Scanning text

B

bm

I need advice on the correct way to scan a text document in order to add it
to an email
I have an Epson scanner which allows me to select the type from JPEG,
BITMAP,Tiff PDF etc.
I chose PDF and selected Text and scanned the newspaper cutting . I saved it
to my scanning file and it transpires that it is now an Adobe Acrobat
Document. This I can open but can my recipients open it if they do not have
the Adobe Reader?
Alternatively how should I send it to ensure that my friends can read it?
Blair
 
P

pjp

Send it in an image file format rather than a document file format, e.g.
jpg, bmp, tiff are all image files (e.g. a picture, jpg keeps size down, bmp
is original, both 100% no problems unless pc has problems, tiff maybe a
problem) that IE or even Paint can open where-as pdf is a document file
format for Adobe Reader hence need that (or similar) installed to view it.
 
P

Paul

bm said:
I need advice on the correct way to scan a text document in order to add it
to an email
I have an Epson scanner which allows me to select the type from JPEG,
BITMAP,Tiff PDF etc.
I chose PDF and selected Text and scanned the newspaper cutting . I saved it
to my scanning file and it transpires that it is now an Adobe Acrobat
Document. This I can open but can my recipients open it if they do not have
the Adobe Reader?
Alternatively how should I send it to ensure that my friends can read it?
Blair

You're discussing optical character recognition, as an option
for handling content. Here are a few examples, of sending a
newspaper article to a friend.

*******

Scan ------> bitmap -----> bitmap stored in .PDF file

In that case, the resulting newspaper.PDF is neatly and accurately preserved.
It looks almost as good, as the original piece of newspaper. The recipient's
eyeballs, will do an excellent job of looking at any marginally
captured printed letters, and figuring out what the article says.
(Humans are better at that, than any computer program. OCR sucks.)
In addition, if the newspaper article includes pictures, they'll be
preserved. This requires that the recipient, own a PDF reader program.

The intermediate case, works like this.

Scan ------> bitmap ------+------ bitmap plus words, stored in .PDF file
| ^
| | Text
+-- OCR ---+

Some optical character recognition software (may come with scanner, or be
purchased separately), has the ability to find letters in the image, and
lay a text string over top of the scanned bitmap image. Any text which
is not recognized, is not converted. In some cases, this gives an enhanced
appearance to the text. But the recognition is at best perhaps 99%, so
there will be errors. And the error-filled letters, will hide the
part of the bitmap underneath with the originally captured image.

In that case, you send newspaper.PDF to your friend, and the OCR
may make a few, distracting mistakes.

Now, in the third case, the operation looks like this. Again, OCR
is used, to convert what looks like text in the bitmap scan, into
letters. The letters are then stored in a text file, with poor
formatting. If the original newspaper article was three columns
of text, I can't guarantee all the words are in neat columns. It
may take significant text editing after the OCR step, to make
a presentable document.

Scan ------> bitmap
|
|
+-- OCR ---> words only, stored in a text file

That third option, of using a text file, means that more tools
at the recipient's end can be used. You can even copy the text,
right into the email, and not bother making an attachment from it.

» Dataset excerpt
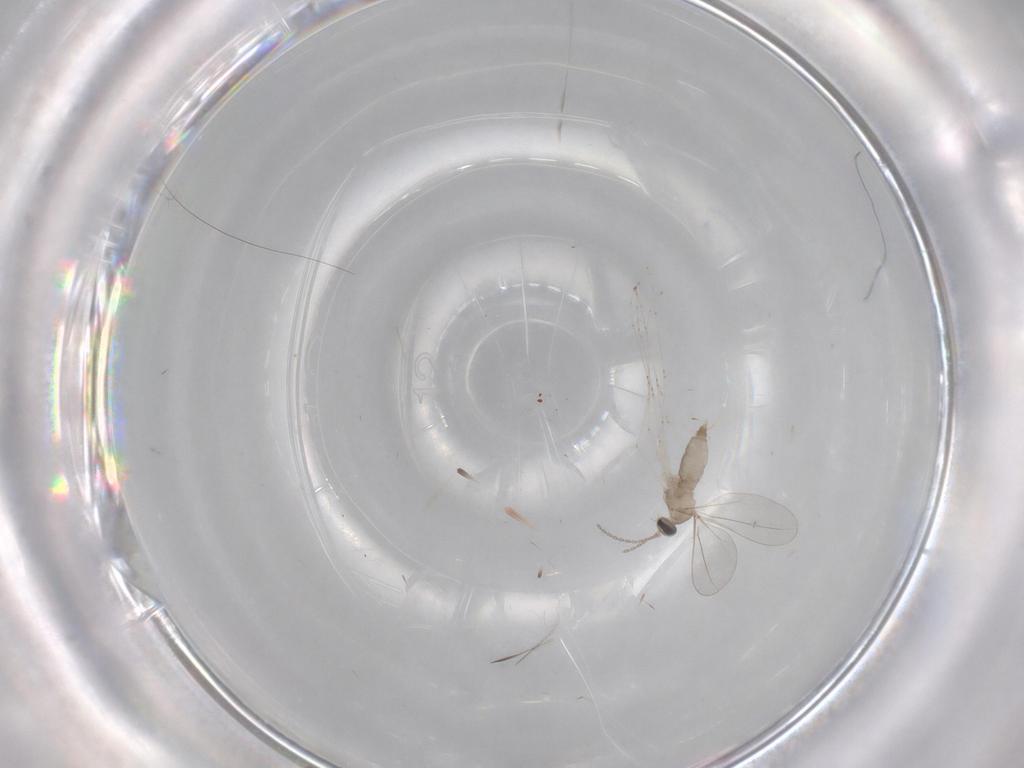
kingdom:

» Exercise description
Write the next part of the forum thread on scanning a text document for email, starting after its last sentence. The data is separate from the scanning thread and unrelated to it.

» Result of this task
But any transcription errors in the text, have to be fixed at your
end, to prevent annoying the recipient with a multitude of errors.

I think the first option, scanning as a bitmap, saving as PDF
and sending that, is the best compromise. It requires no labor
on your end, there is no possibility of OCR errors (because
you're not using OCR). The only disadvantage, is the recipient
must have a PDF reader program.

If you could find a small enough PDF reader program, you could
send that by email as well. At least one non-Adobe free one,
is near the end of the list (Foxit Reader). Perhaps that is
smaller than the multi-megabytes of some Adobe download.

http://en.wikipedia.org/wiki/PDF_reader

There is a fourth conversion option. It would look like this.

Scan ------> bitmap -----> bitmap stored in JPEG picture file

In that case, the recipient needs an image viewer program.
And the computer may already have one of those, even if
it doesn't have a PDF viewer. Choose an image format, which
you know the OS of the recipient can handle. There are formats
other than JPEG for example.

For highest compression, I might select CCITT compression in a
TIFF format, with thresholding used to convert the scan into
black and white. By adjusting the threshold, you can send a page
of text in about 50 KB as an image file. And that is easier
for someone who is on dialup to download. That is the computer
equivalent of using a FAX machine, since the CCITT compression
algorithm is the same one as is used for faxes.

http://en.wikipedia.org/wiki/Fax

"The transferred image formats are called ITU-T
(formerly CCITT) fax group 3 or 4."

The TIFF image format, has an option for that kind of
compression. But on your end, you need to use an
image editing program, to reduce the image to black
and white from the original color scan. "Setting the
threshold" determines whether a dot is black or white.
You adjust the threshold, until you can read the
newpaper print in the image.

And you'd only do the extra work, if you knew the
recipient was on dialup. If your friend is on broadband,
then just send the JPEG image file as an attachment to
the email.

The best options, don't require excessive work on your part.
PDF or JPEG, and you could be done in five minutes.

I'm a big fan of

1) Knowing the recipient's skills and the capabilities of
their computer.

2) Only sending something they can open.

I consider it rude, to send something they don't have a
chance of opening. (Like if someone sends me a Christmas
morning movie they shot, in a format I can't even figure out
what it is.) But, that's just me :)

*******

When you're using the scanner, you don't need to scan at
extremely high dots per inch. Newspaper and fine art magazines,
are printed with "dots" of ink. To scan them, select the
"de-screen" option in your scanner software, and tell the
software what the screen print frequency is. For example,
on a fine art magazine, there might be about 150 dots of
ink per inch. You tell the scanner, what that screen
frequency is. You can scan, somewhere between 1x and 2x
the screen frequency, for adequate results. If the newspaper
uses 75 dots of ink per inch, then scanning at no more
than 150 dots per inch, with de-screen turned on, should
suffice. (That's just going from memory. I haven't used
my scanner in years :) It's all dusty. )

You can do a practice scan at high resolution (1000 DPI),
on a tiny section of newspaper first. Then, open the image
in your image editor, and count how many dots of ink there
are per inch. On your final scan, you can use the information
gathered, to set up the de-screen.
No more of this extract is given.